TASK DESCRIPTION → Every record below needs to be set down exactly. Pictures do not belong in the copy.

EXCERPTED RECORDS →
╔══

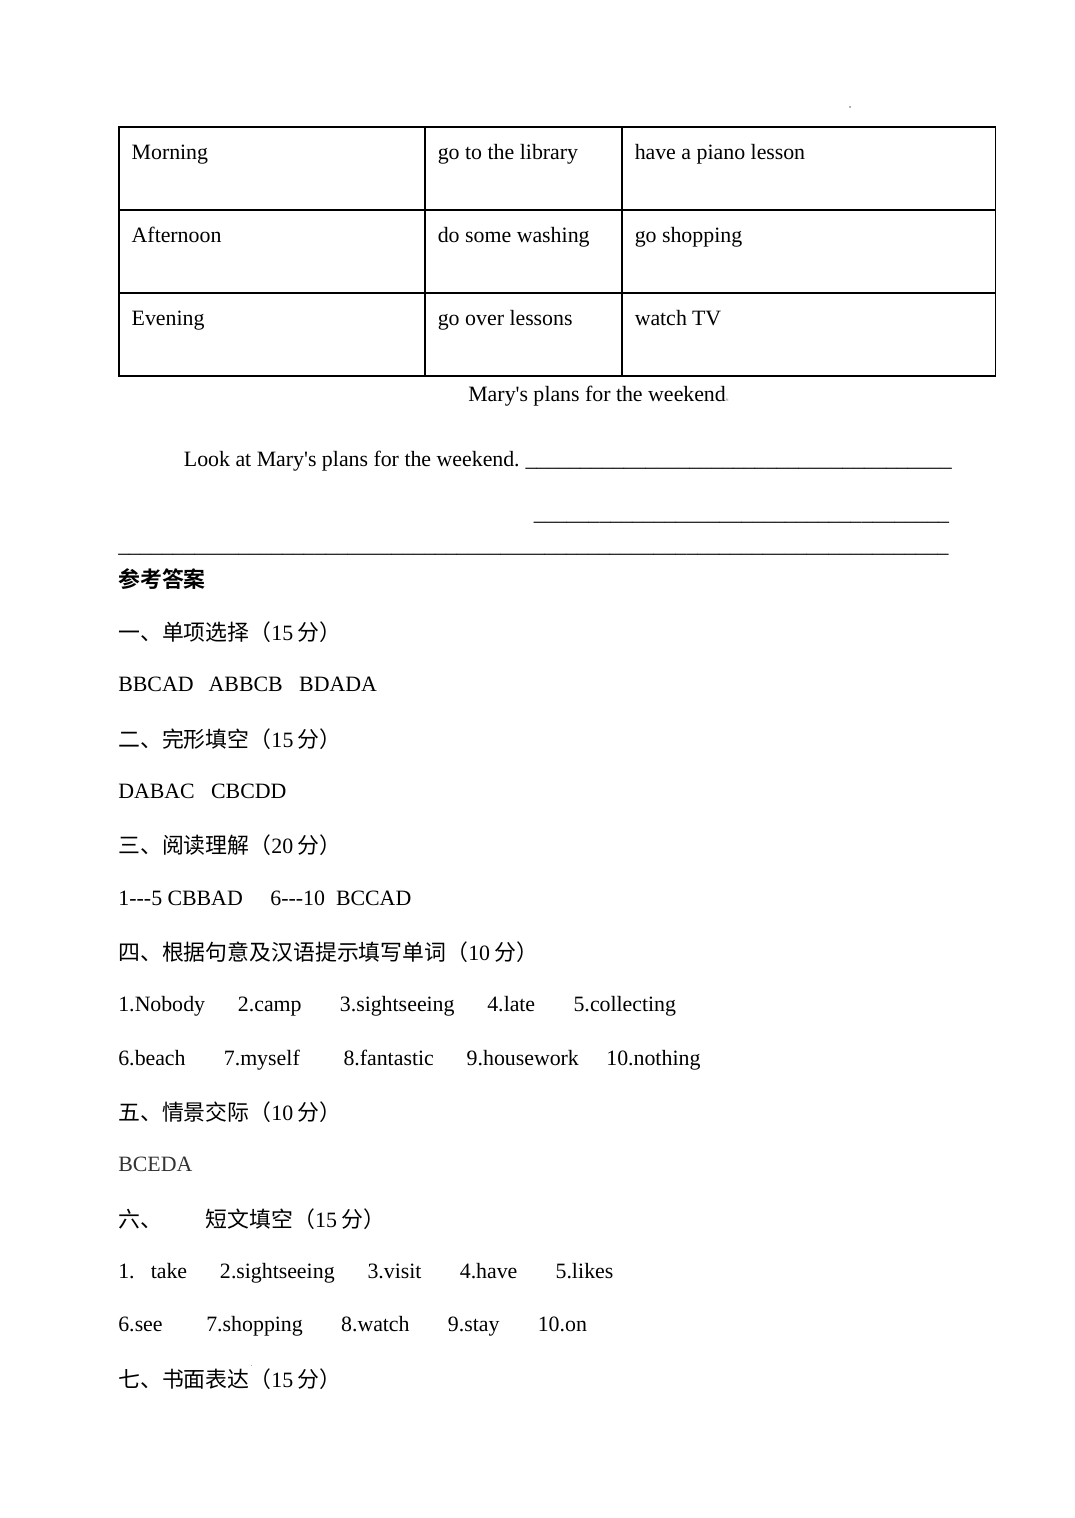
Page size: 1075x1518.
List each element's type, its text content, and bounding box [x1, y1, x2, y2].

text Look at Mary's plans for the weekend. _______________________________________ [118, 443, 957, 475]
table_cell watch TV [623, 294, 995, 375]
text Mary's plans for the weekend [118, 377, 957, 409]
text 1.Nobody 2.camp 3.sightseeing 4.late 5.collecting [118, 988, 957, 1020]
table_cell go to the library [426, 128, 621, 209]
list 短文填空（15分） [118, 1201, 957, 1234]
list take 2.sightseeing 3.visit 4.have 5.likes [118, 1254, 957, 1287]
text 1---5 CBBAD 6---10 BCCAD [118, 881, 957, 914]
table_cell go shopping [623, 211, 995, 292]
table_cell Evening [120, 294, 424, 375]
text DABAC CBCDD [118, 774, 957, 807]
table_cell go over lessons [426, 294, 621, 375]
text 一、单项选择（15分） [118, 614, 957, 647]
list 6.see 7.shopping 8.watch 9.stay 10.on [118, 1308, 957, 1340]
text 二、完形填空（15分） [118, 721, 957, 754]
list 七、书面表达（15分） [118, 1361, 957, 1394]
text 6.beach 7.myself 8.fantastic 9.housework 10.nothing [118, 1041, 957, 1074]
text 五、情景交际（10分） [118, 1094, 957, 1127]
table_cell Morning [120, 128, 424, 209]
text 三、阅读理解（20分） [118, 828, 957, 860]
text 四、根据句意及汉语提示填写单词（10分） [118, 934, 957, 967]
text BBCAD ABBCB BDADA [118, 668, 957, 700]
list __________________________________________________________________________________________________________________参考答案 [118, 496, 957, 594]
list BCEDA [118, 1148, 957, 1180]
table_cell do some washing [426, 211, 621, 292]
table_cell have a piano lesson [623, 128, 995, 209]
table_cell Afternoon [120, 211, 424, 292]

╚══

REPLY →
Page size: 1075x1518.
List each element's type, its text content, and bounding box [x1, y1, x2, y2].

text Look at Mary's plans for the weekend. _______________________________________ [118, 443, 957, 475]
table_cell watch TV [623, 294, 995, 375]
text Mary's plans for the weekend [118, 377, 957, 409]
text 1.Nobody 2.camp 3.sightseeing 4.late 5.collecting [118, 988, 957, 1020]
table_cell go to the library [426, 128, 621, 209]
list 短文填空（15分） [118, 1201, 957, 1234]
list take 2.sightseeing 3.visit 4.have 5.likes [118, 1254, 957, 1287]
text 1---5 CBBAD 6---10 BCCAD [118, 881, 957, 914]
table_cell go shopping [623, 211, 995, 292]
table_cell Evening [120, 294, 424, 375]
text DABAC CBCDD [118, 774, 957, 807]
table_cell go over lessons [426, 294, 621, 375]
text 一、单项选择（15分） [118, 614, 957, 647]
list 6.see 7.shopping 8.watch 9.stay 10.on [118, 1308, 957, 1340]
text 二、完形填空（15分） [118, 721, 957, 754]
list 七、书面表达（15分） [118, 1361, 957, 1394]
text 6.beach 7.myself 8.fantastic 9.housework 10.nothing [118, 1041, 957, 1074]
text 五、情景交际（10分） [118, 1094, 957, 1127]
table_cell Morning [120, 128, 424, 209]
text 三、阅读理解（20分） [118, 828, 957, 860]
text 四、根据句意及汉语提示填写单词（10分） [118, 934, 957, 967]
text BBCAD ABBCB BDADA [118, 668, 957, 700]
list __________________________________________________________________________________________________________________参考答案 [118, 496, 957, 594]
list BCEDA [118, 1148, 957, 1180]
table_cell do some washing [426, 211, 621, 292]
table_cell have a piano lesson [623, 128, 995, 209]
table_cell Afternoon [120, 211, 424, 292]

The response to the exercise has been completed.